We exceeded the allowable pounds by over 250. Mostly that meant we would pay the outfitter
extra. They also put us on the scale,
six of us, and we weighed actually less than I imagined, just shy of half a ton. A quick calculation done silently in my head
told me I exceeded the average considerably.
“Don’t worry about the plane,” the pilot repeated.

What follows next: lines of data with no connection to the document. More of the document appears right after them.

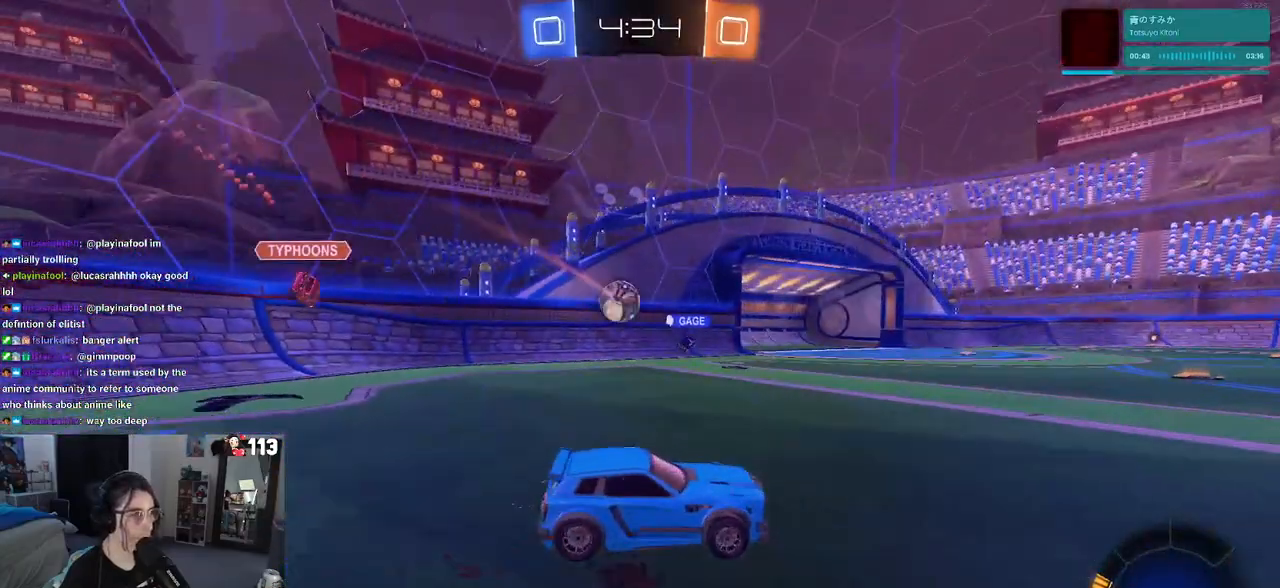
{"buttons": ["R2"], "left_stick": "left", "right_stick": "center", "events": [[217, "left_stick", "right"], [383, "left_stick", "center"], [450, "left_stick", "left"]]}
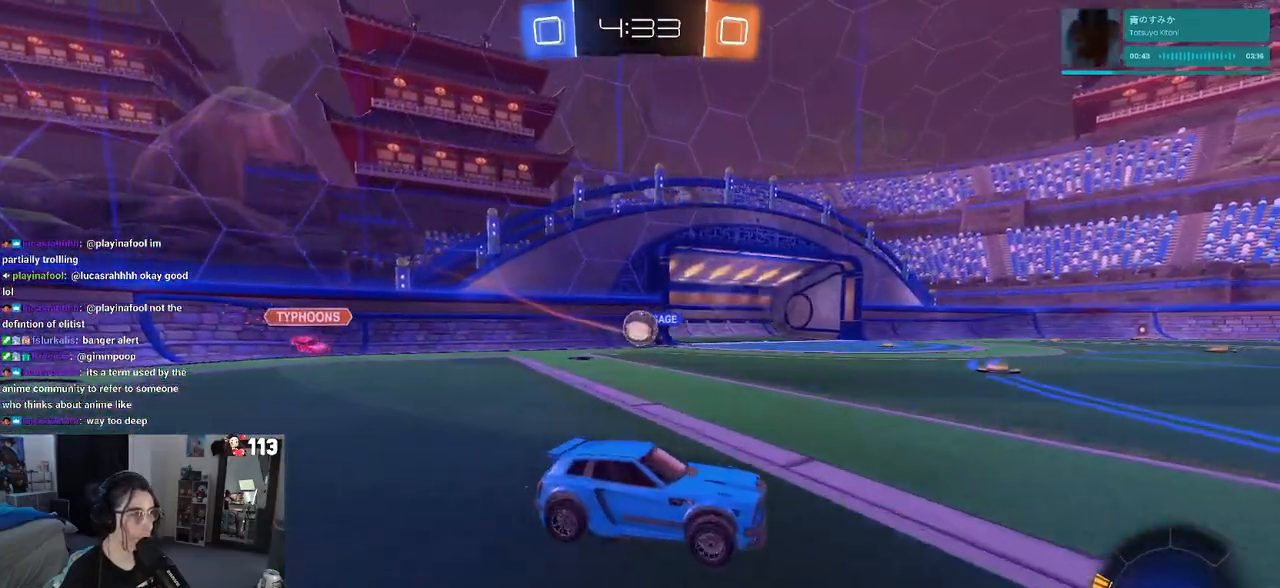
{"buttons": ["R1", "R2"], "left_stick": "right", "right_stick": "center", "events": [[200, "left_stick", "down-right"], [267, "R1", "down"], [367, "left_stick", "right"]]}
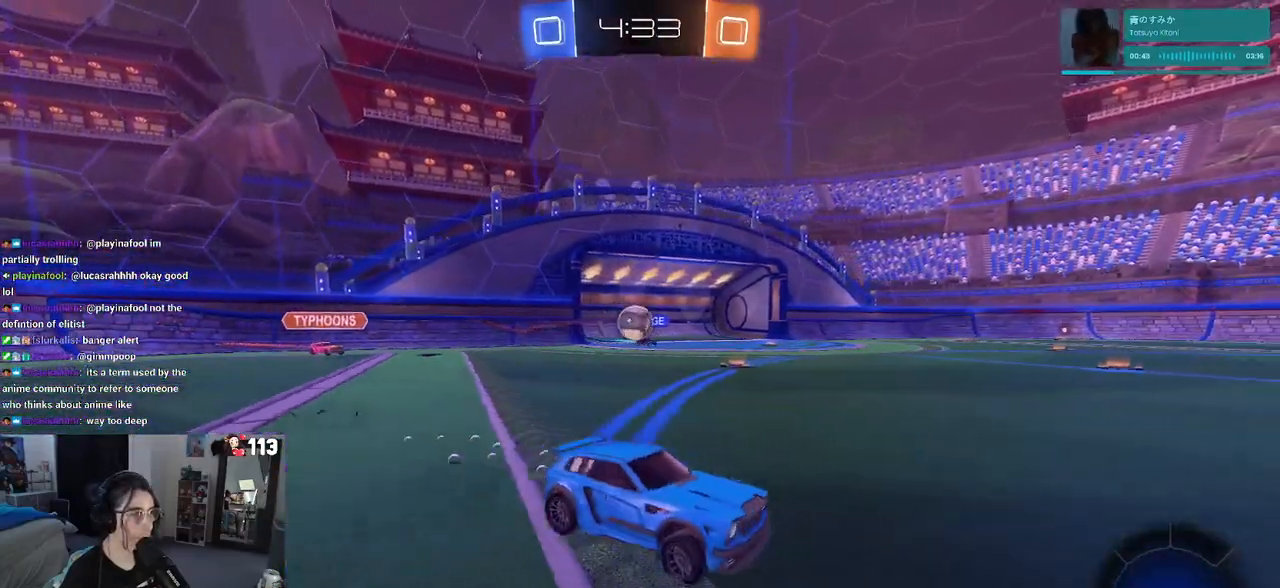
{"buttons": ["R1", "R2"], "left_stick": "center", "right_stick": "center", "events": [[217, "left_stick", "center"]]}
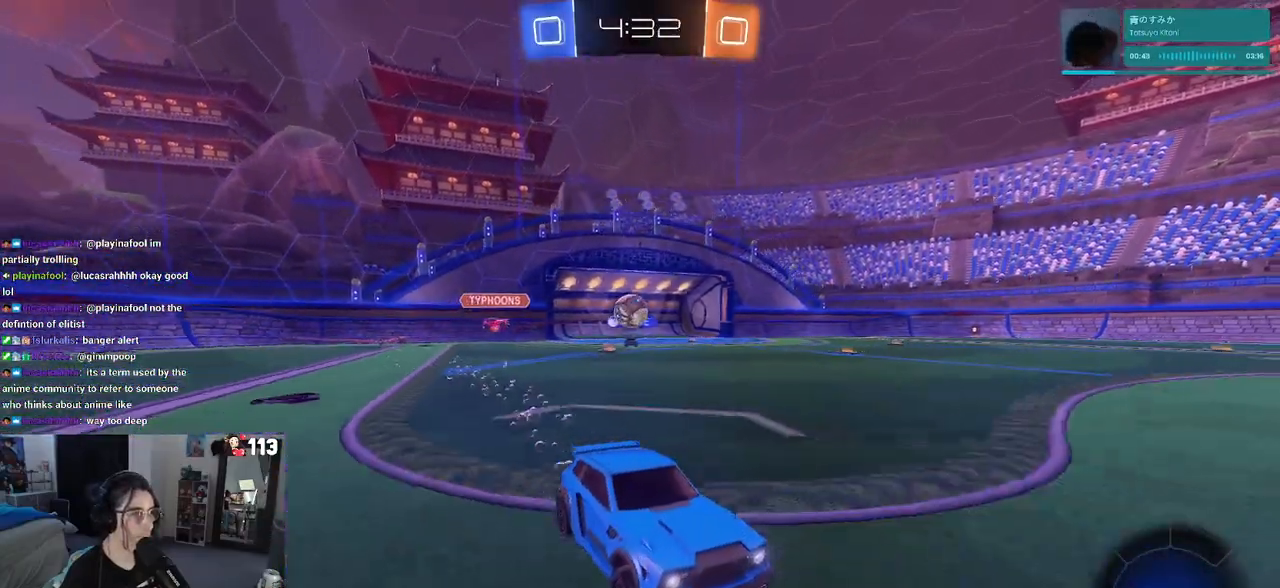
{"buttons": ["TRIANGLE", "R1", "R2"], "left_stick": "left", "right_stick": "center", "events": [[350, "left_stick", "left"], [383, "TRIANGLE", "down"]]}
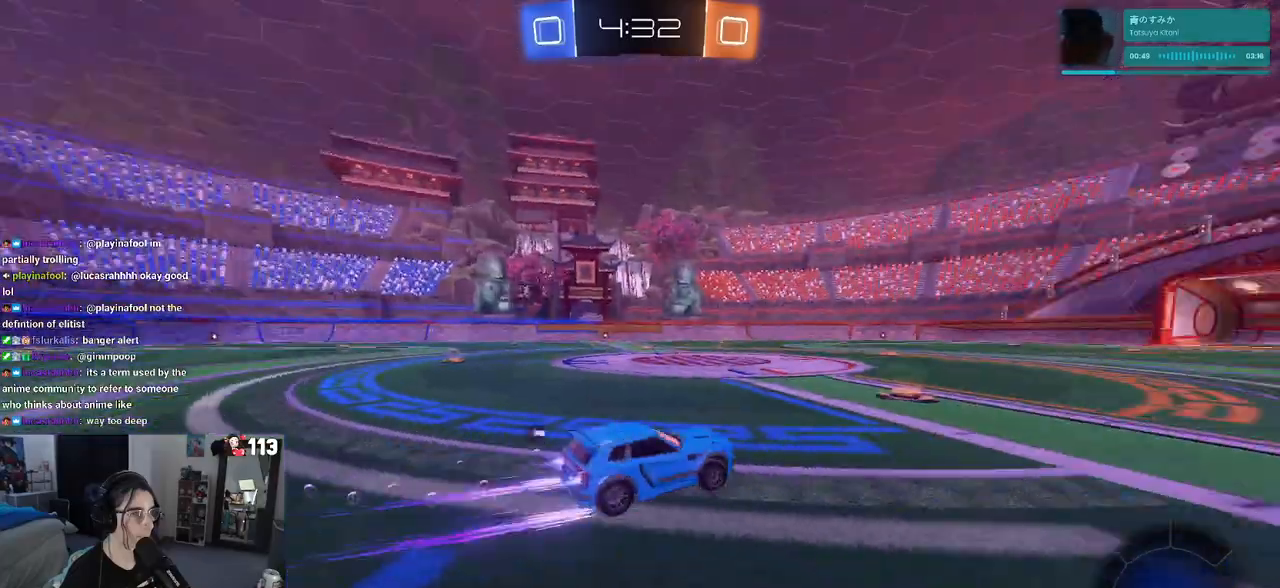
{"buttons": ["R2"], "left_stick": "center", "right_stick": "center", "events": [[33, "TRIANGLE", "up"], [133, "left_stick", "center"], [167, "R1", "up"], [333, "left_stick", "right"], [467, "left_stick", "center"]]}
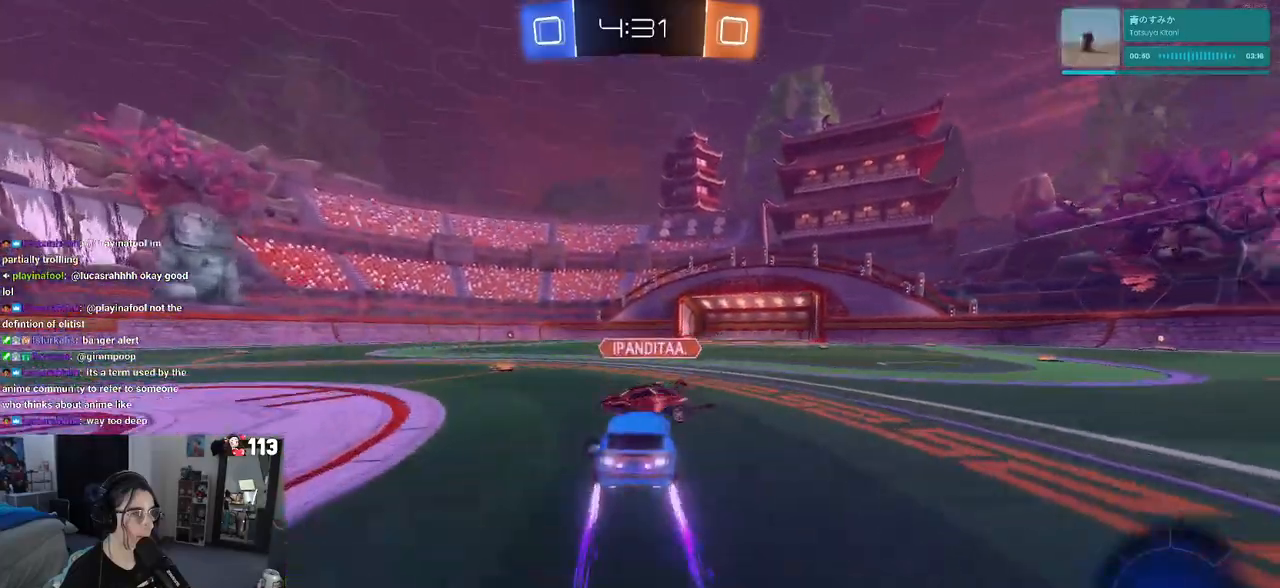
{"buttons": ["R2"], "left_stick": "right", "right_stick": "center", "events": [[133, "left_stick", "left"], [233, "left_stick", "center"], [250, "TRIANGLE", "down"], [350, "left_stick", "right"], [367, "TRIANGLE", "up"]]}
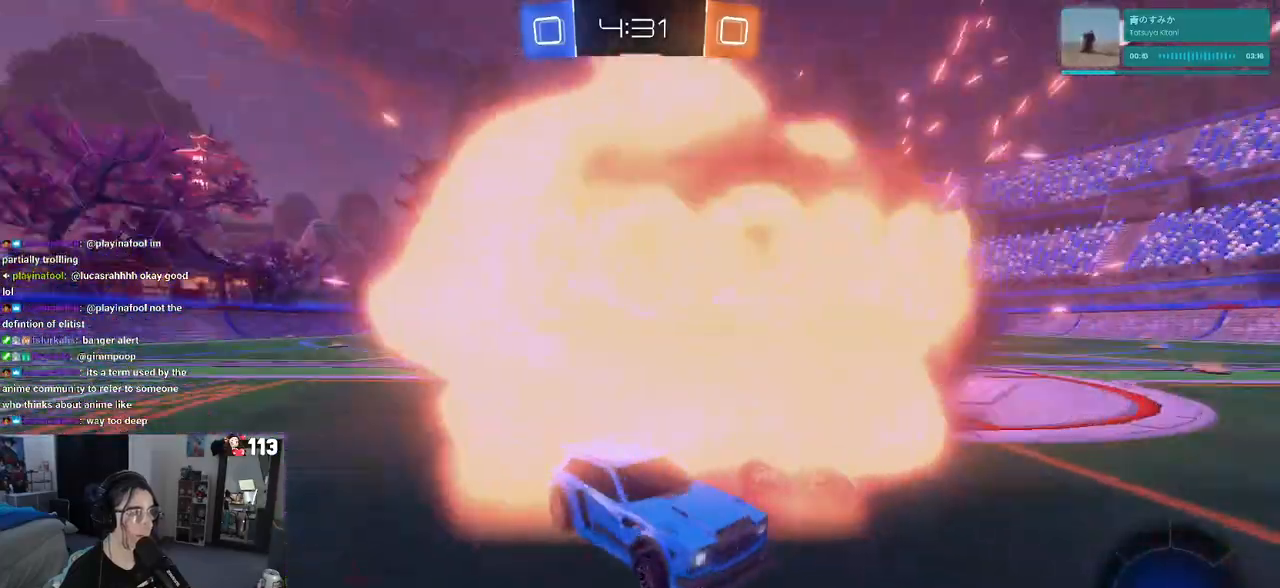
{"buttons": ["R1", "R2"], "left_stick": "center", "right_stick": "center", "events": [[50, "R1", "down"], [50, "left_stick", "center"]]}
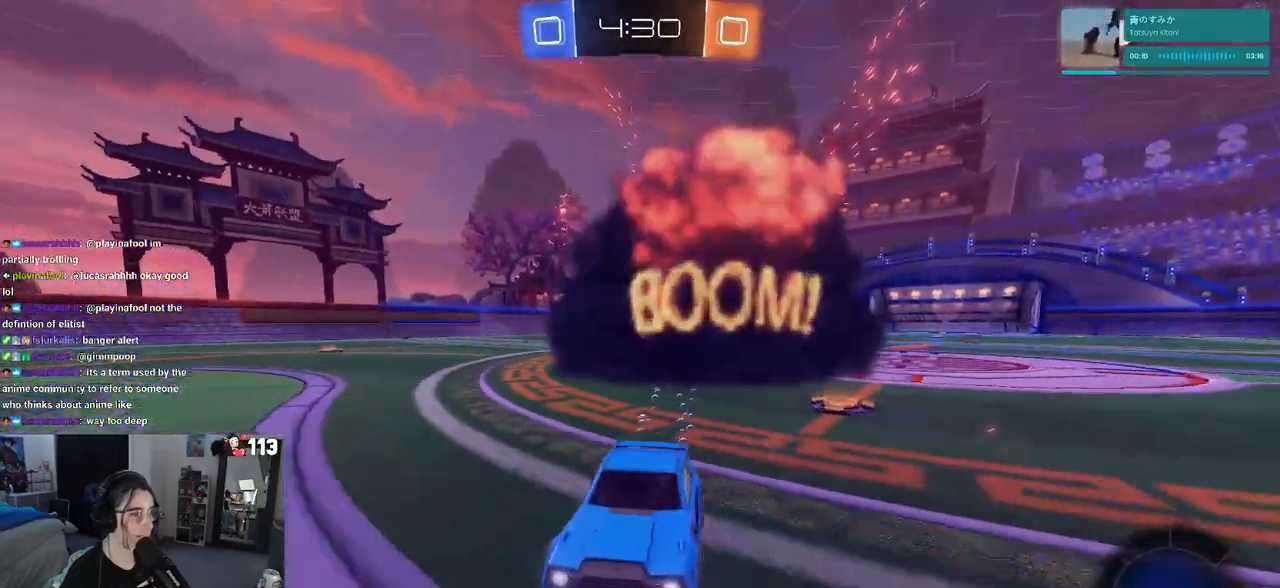
{"buttons": ["TRIANGLE", "R1", "R2"], "left_stick": "left", "right_stick": "center", "events": [[67, "left_stick", "left"], [483, "TRIANGLE", "down"]]}
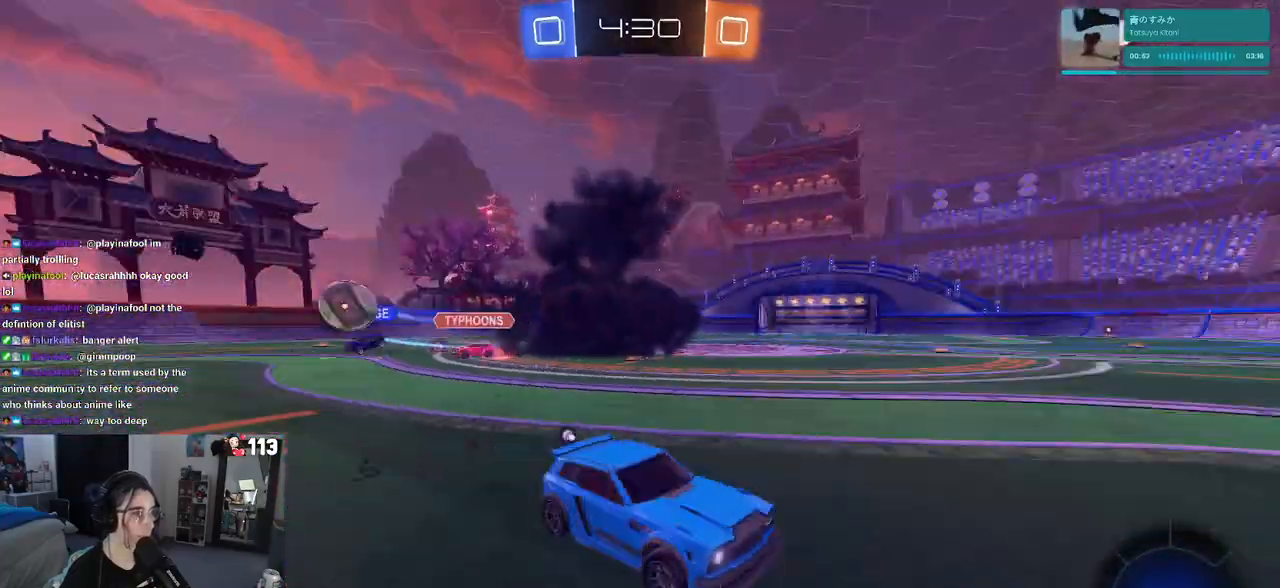
{"buttons": ["TRIANGLE", "R2"], "left_stick": "center", "right_stick": "center", "events": [[133, "TRIANGLE", "up"], [200, "left_stick", "center"], [400, "TRIANGLE", "down"], [433, "R1", "up"]]}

Six of us were traveling with too much stuff to Marvin Lake. Six men; five between the ages of 63 and 70, with
the youngest, father of three young kids, hovering somewhere around forty. Six men with twelve knees; ten God given and
two artificial. That God given number of
knees promises to wane if the same six men return next year. Included in our gear were medications and devices,
medical supplies, hearing aid batteries and the like, all designed to keep us
functioning for the week. Leaving
civilization does not miraculously make one healthy and whole. I think we all privately hoped for the best.
Our final destination, Marvin Lake, is an outpost fishing
camp 45 minutes north and west of Red Lake.
It is one of eleven outpost camps leased and maintained by Chimo Lodge, which
operates its main resort on Roderick Lake.
The facilities at Roderick Lake, with flush toilets and wi-fi, are
luxurious in comparison to the outposts.
There are no roads to any of these lakes. Unless you want to strike out across the
watery wilderness with a compass, a map, and a canoe you enter and exit via the
plane.
All the controls in the old Otter are manual. Our 32 year old pilot, Ian Partridge, worked
the controls, seriously and silently, without looking. He pumped a lever on the right side of his
seat. He fiddled with a dial in the
ceiling above his head. He turned a
small steel wheel next to the lever a few revolutions, then back a little. All the time he did this he scanned the
sky. After taxiing slowly across the
water for a while he reached behind him and pulled a steel cable with a loop
from a low peg to a higher peg, hooking it there by feel. Then he gunned the engine and raced over the
surface of the lake. It seemed a long
time before the pontoons left the water.
We cleared the trees, with many feet to spare, and were safely in the
air. Take offs and landings are what really
matter. As take offs go, this one was pretty smooth. On these short trips the Otter flies low
under the clouds navigating by visual reference. From there on it is all view. Ian, like us, kept his eye not only the sky
but on the lakes and land below.
Fortunately, he knew where he was going.
At 2500 feet it’s hard to determine if there is more land
than water down there or the opposite.
At times the land seems only to infringe, to poke at the edges of big
jagged lakes. Other times the land,
really mostly rock, is separated only by long snaking ribbons of water. If you look at a map of Ontario North of Red
Lake there are thousands of lakes and rivers. Too many to name. Thank God nothing so valuable has yet been discovered
up there which tempts humans to build roads and cities further north. As it is the Canadian wilderness is home to
bears and beavers, loons and bald eagles, moose and caribou, walleye and northern
pike, and your occasional wide eyed fisherman or hunter. Humans are seriously outnumbered, almost
inconsequential, not only extraneous but also seasonal. After November and until May few if any of us
venture there. The creatures need only wait and we go away. The air and the water are clean. The land is wild and undisturbed. It belongs to them not us.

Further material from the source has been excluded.